Reproduce every line of text in the material below word for word, leaving out the pictures.

--*--

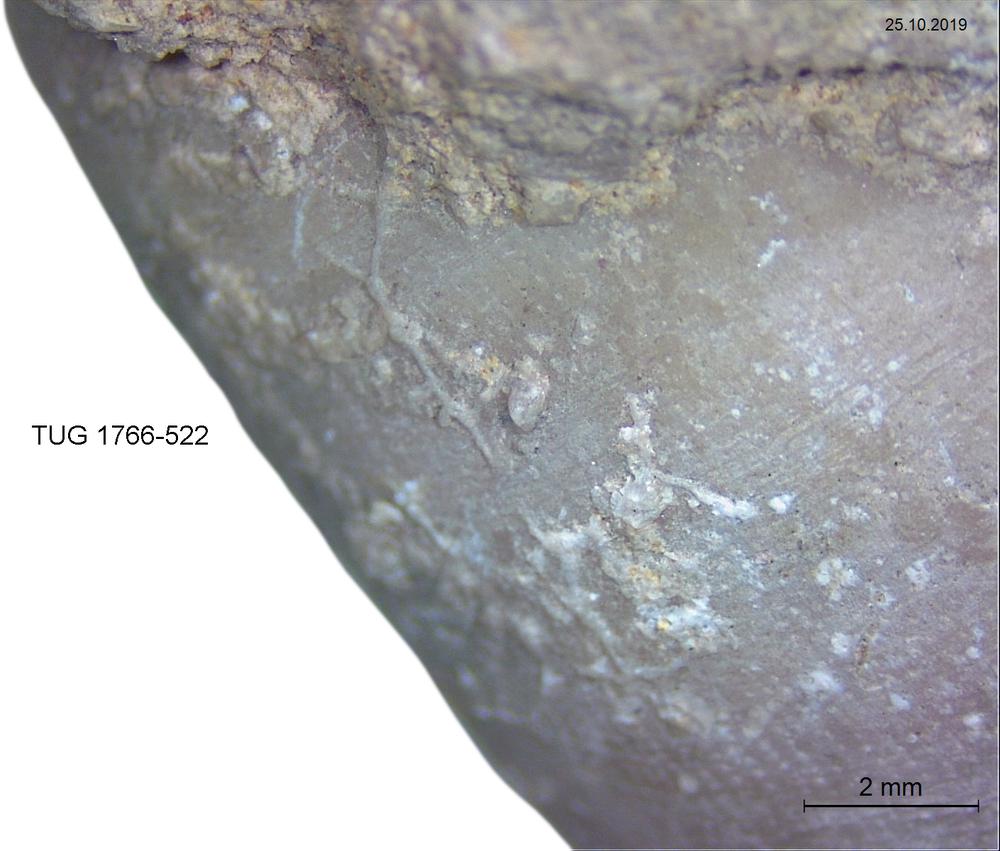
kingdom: Animalia
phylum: Bryozoa
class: Stenolaemata
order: Cyclostomatida
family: Corynotrypidae
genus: Corynotrypa
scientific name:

--*--

Output of the task ▸
kingdom: Animalia
phylum: Bryozoa
class: Stenolaemata
order: Cyclostomatida
family: Corynotrypidae
genus: Corynotrypa
scientific name:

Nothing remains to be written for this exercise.